# Homework Help: Limit of sequence

1. May 12, 2010

### Malmstrom

1. The problem statement, all variables and given/known data
Prove that
$$\lim_{n \rightarrow \infty} \sqrt[n]{\frac{2^n}{n!!}}=0$$

2. Relevant equations

3. The attempt at a solution
Seems really tricky ...

2. May 12, 2010

### Fragment

You could try rewriting it in exponential form, getting rid of the root. This will help you see what to do next.

-F

3. May 12, 2010

### Malmstrom

Not sure what you mean with exponential form.

4. May 12, 2010

### Malmstrom

If you mean

$$e^{\frac{1}{n} \log (\frac{2^n}{n!!}) }$$

it's not helping me.

5. May 12, 2010

### Fragment

How about, $$\sqrt[n]{x}$$=$$x^{n^{-1}}$$

This way you might not need logarithms, and you might be able to simplify it enough for it to be clear to you.

-F

6. May 12, 2010

### Malmstrom

It's a little simplified, as I get

$$2 \sqrt[n]{\frac{1}{n!!}}$$

7. May 12, 2010

### Char. Limit

Well, what happens to that term as $n -> \infty$?

8. May 12, 2010

### Malmstrom

It hopefully goes to zero but this is not a proof. It is not clear at all because for instance

$$\lim_{n \rightarrow \infty} \sqrt[n]{\frac{1}{n}} = 1$$

so...

Last edited: May 12, 2010

- [Data provided]:
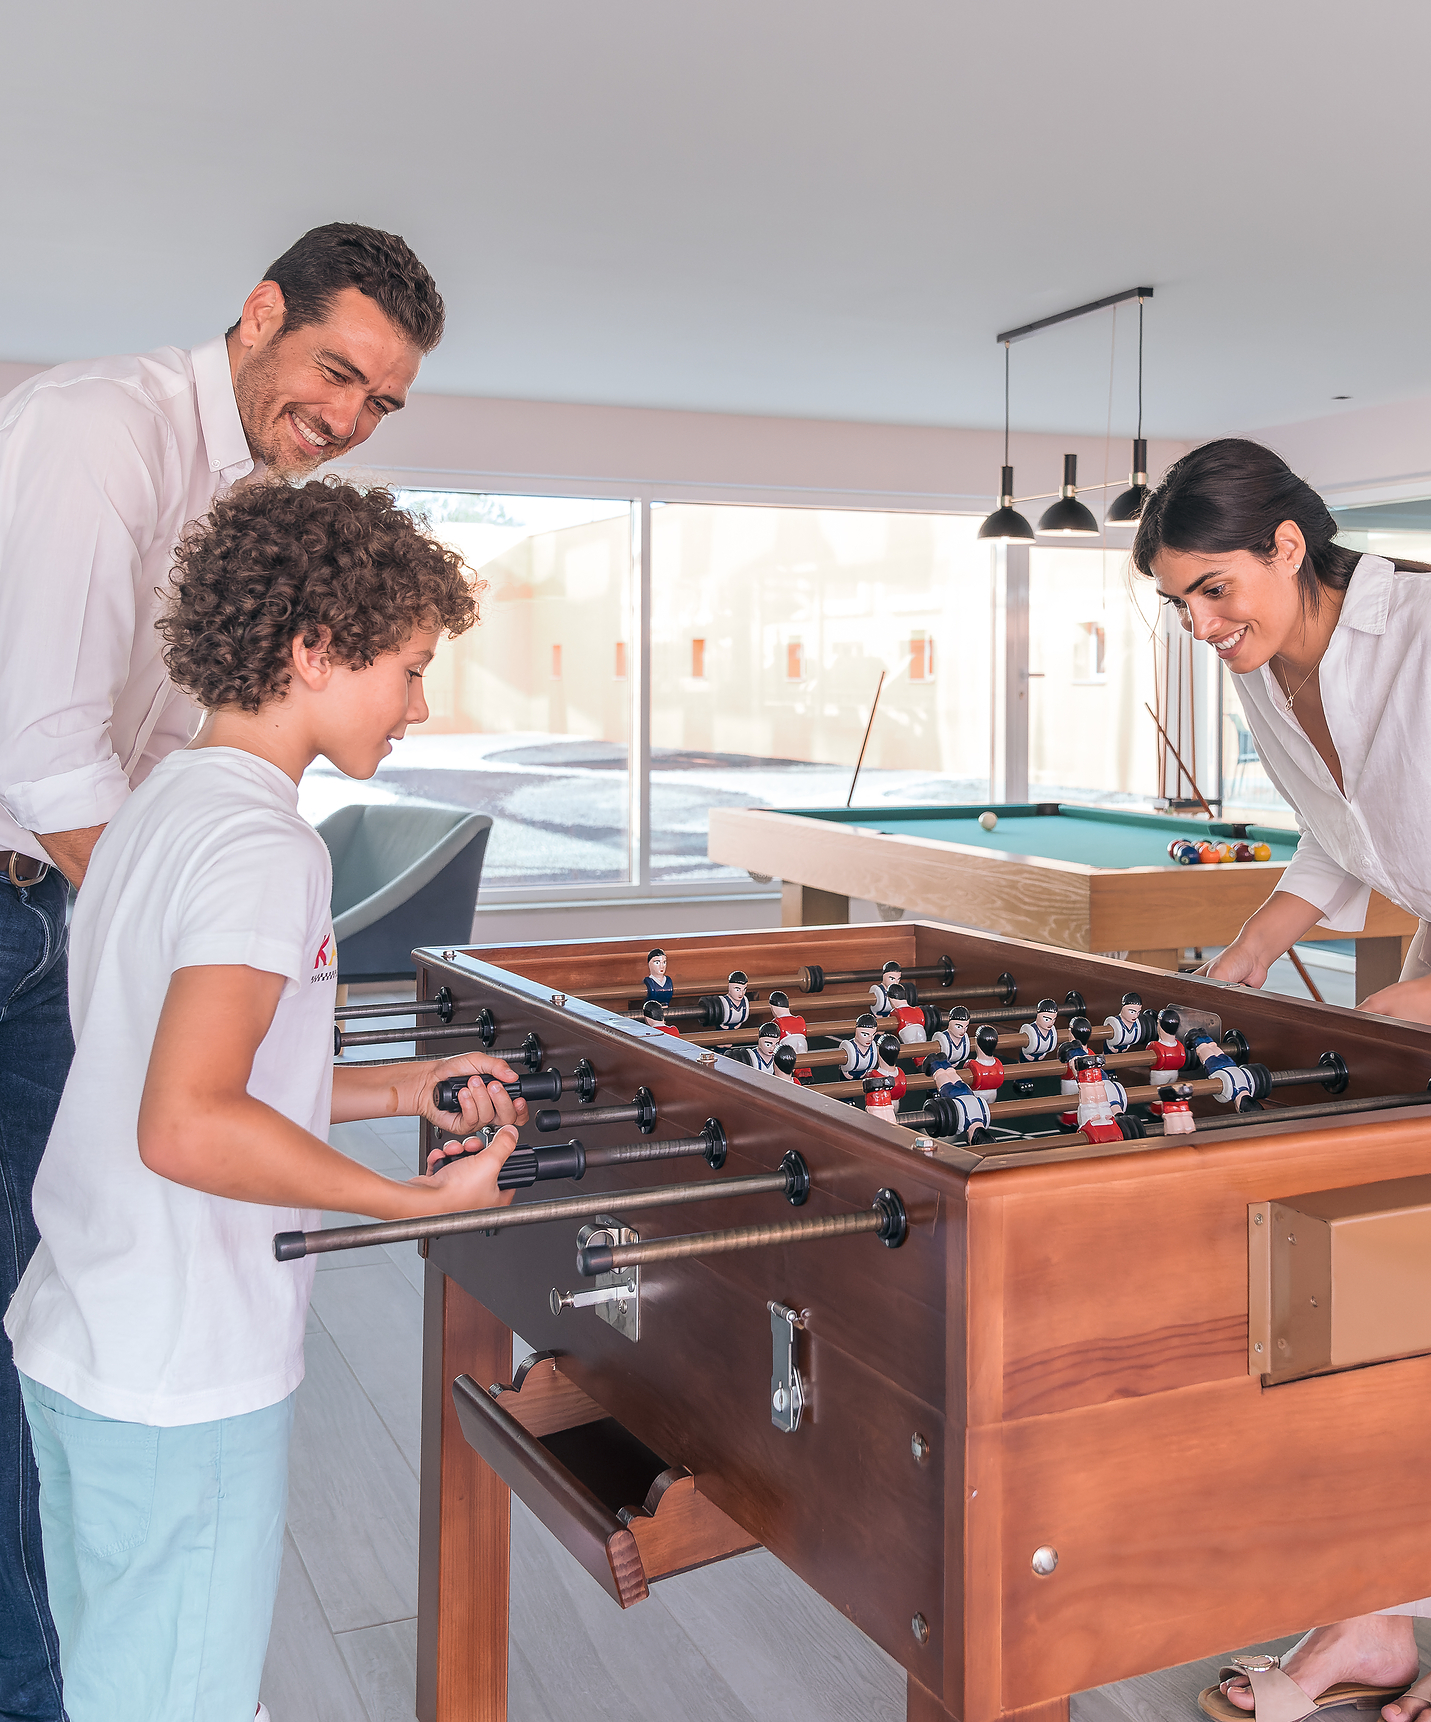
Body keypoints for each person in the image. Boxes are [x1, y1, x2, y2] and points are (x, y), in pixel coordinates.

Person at [0, 220, 443, 1720]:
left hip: (89, 1331)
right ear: (260, 315)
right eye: (338, 371)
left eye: (383, 403)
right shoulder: (95, 430)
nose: (351, 416)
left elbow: (173, 1072)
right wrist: (402, 1198)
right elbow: (188, 1118)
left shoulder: (182, 811)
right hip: (177, 1377)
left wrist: (385, 1080)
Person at [1134, 436, 1431, 1722]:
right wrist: (1237, 967)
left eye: (1213, 589)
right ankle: (1376, 1611)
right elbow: (1336, 836)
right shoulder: (1267, 666)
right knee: (1375, 1283)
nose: (1201, 623)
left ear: (1288, 548)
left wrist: (1388, 1019)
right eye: (1177, 603)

- [Your tasks]:
**A.** Copy the limit-of-sequence thread from "You could try" up to and including "with exponential form.".
**B.** Answer these questions from the limit-of-sequence thread:
(i) Which participant first suggests rewriting the expression in exponential form?
(ii) What simplified expression does Malmstrom get in post 6?
(iii) What value does Malmstrom give for the limit of the nth root of 1/n as n goes to infinity?
Rely on the limit-of-sequence thread alone, not the rows.

- [Solution list]:
**A.**
You could try rewriting it in exponential form, getting rid of the root. This will help you see what to do next.

-F

3. May 12, 2010

### Malmstrom

Not sure what you mean with exponential form.

**B.**
(i) Fragment
(ii) 2 times the nth root of 1/n!!
(iii) 1